++++ Data to examine ++++
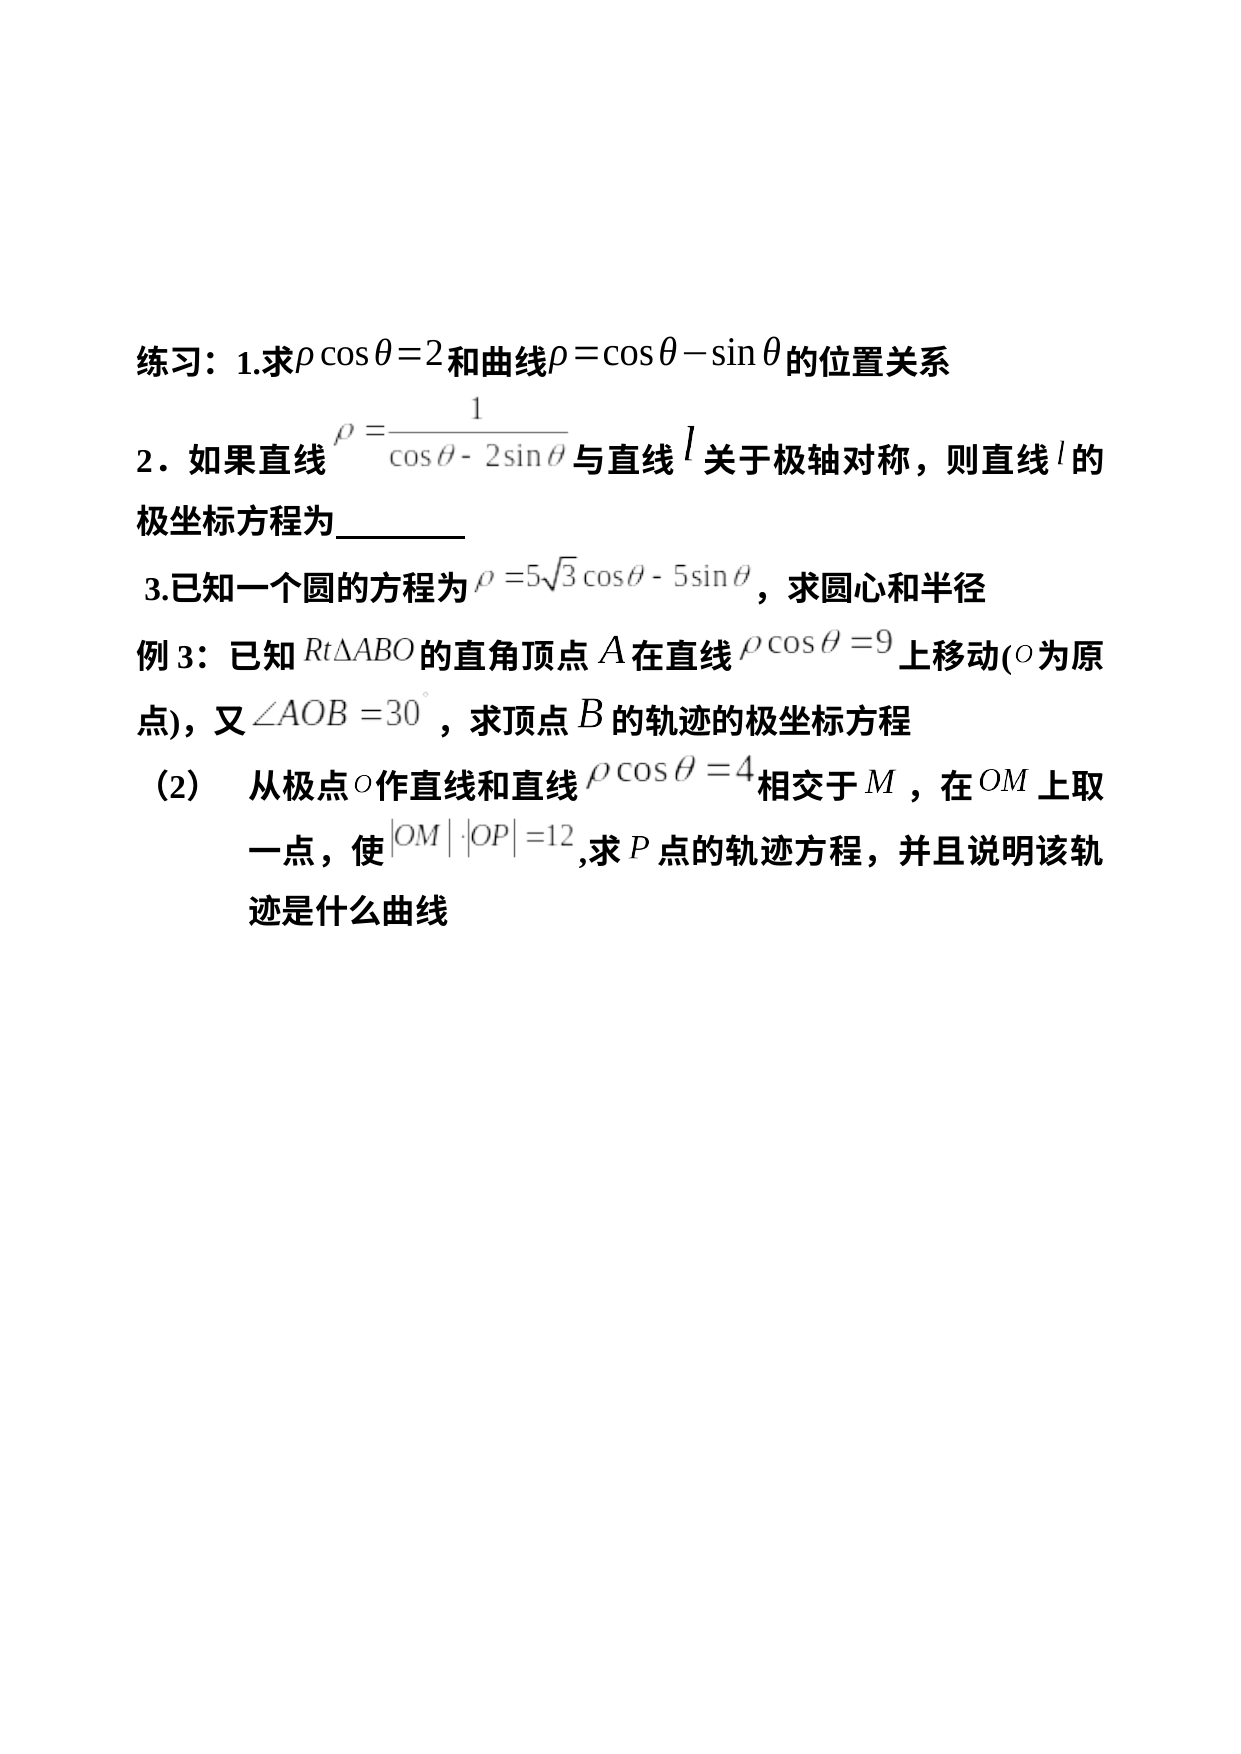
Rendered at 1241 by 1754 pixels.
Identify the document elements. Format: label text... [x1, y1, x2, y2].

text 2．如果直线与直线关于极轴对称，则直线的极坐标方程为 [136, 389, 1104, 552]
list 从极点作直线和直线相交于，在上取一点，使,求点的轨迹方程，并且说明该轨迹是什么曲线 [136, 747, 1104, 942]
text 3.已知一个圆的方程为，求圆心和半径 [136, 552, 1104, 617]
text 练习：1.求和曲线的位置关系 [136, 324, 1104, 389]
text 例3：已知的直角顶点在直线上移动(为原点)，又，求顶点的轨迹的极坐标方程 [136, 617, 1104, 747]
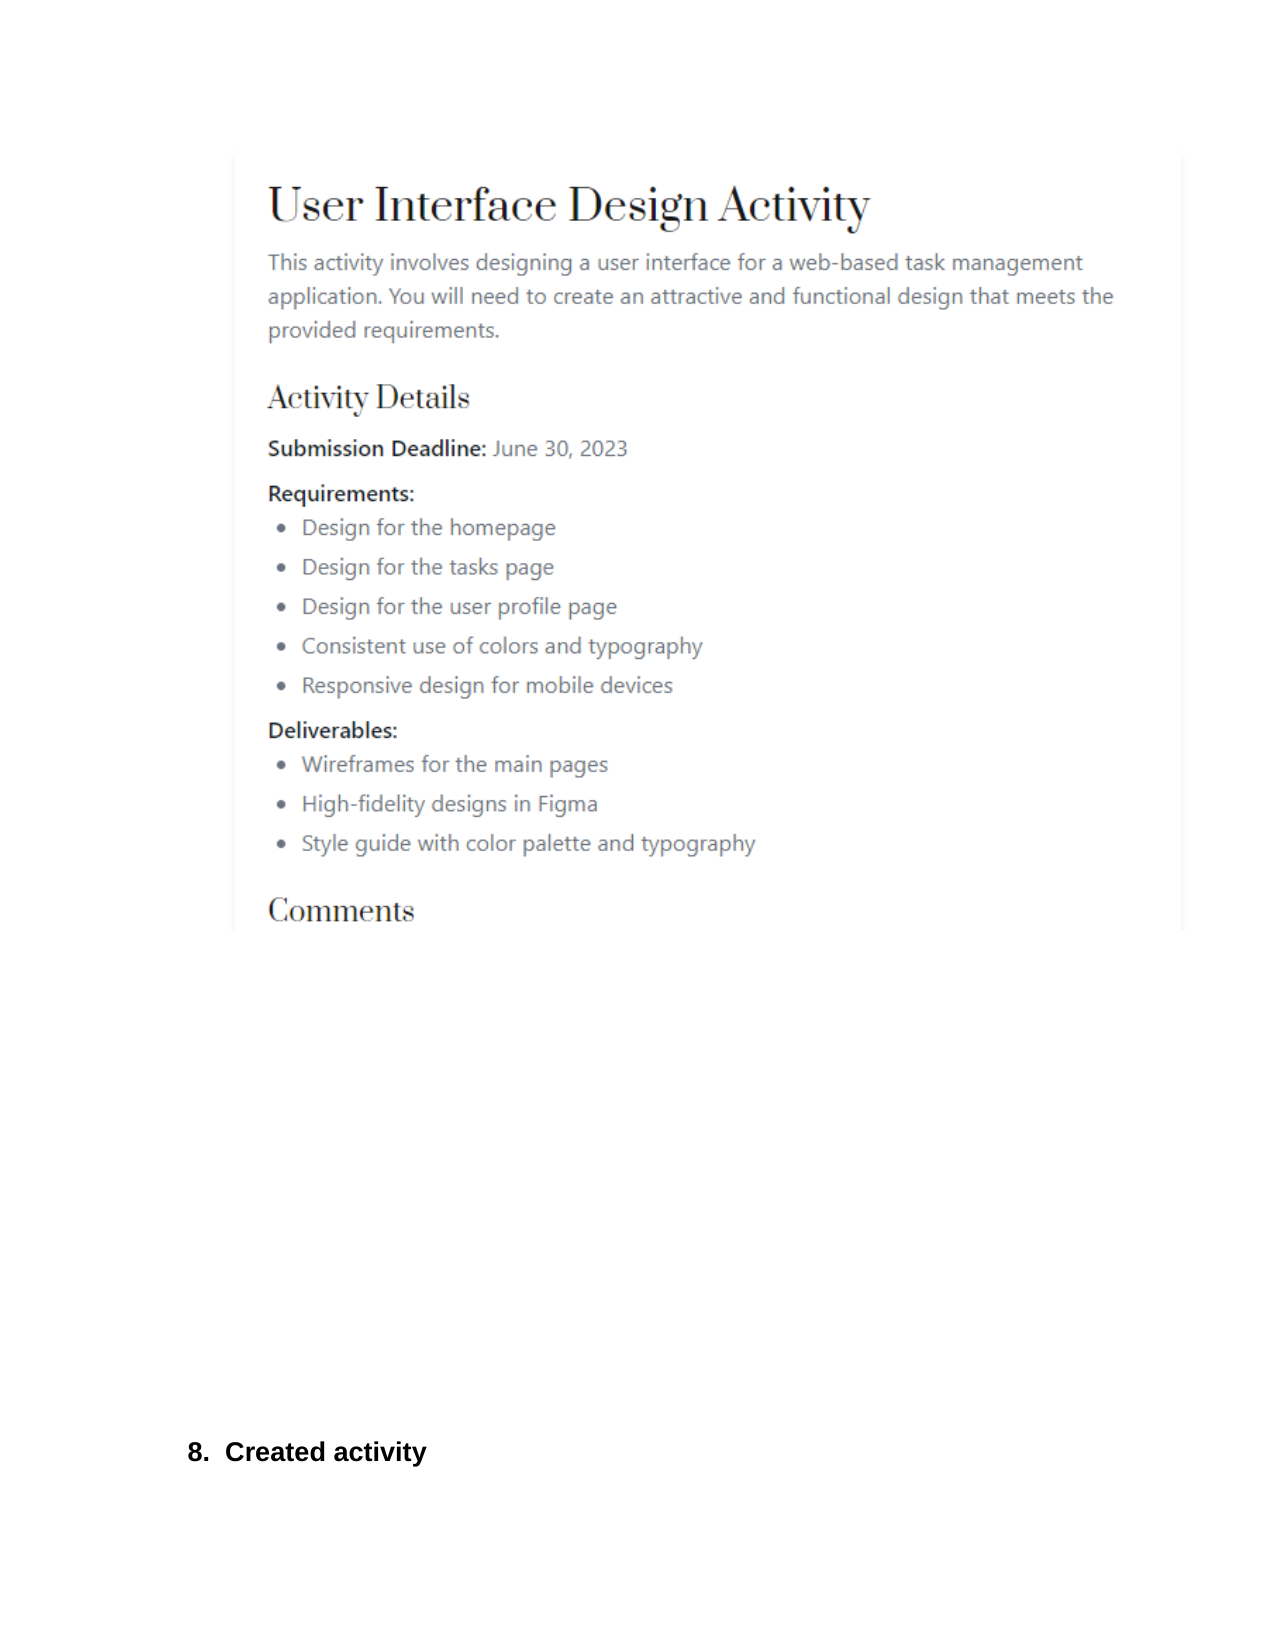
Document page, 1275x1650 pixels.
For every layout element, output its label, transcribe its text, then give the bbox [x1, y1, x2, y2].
++++
Exercise
Among the lines above, return each one holding the string "pixels".

Response area
Rendered at 1241 by 1754 pixels.
Document page, 1275x1650 pixels.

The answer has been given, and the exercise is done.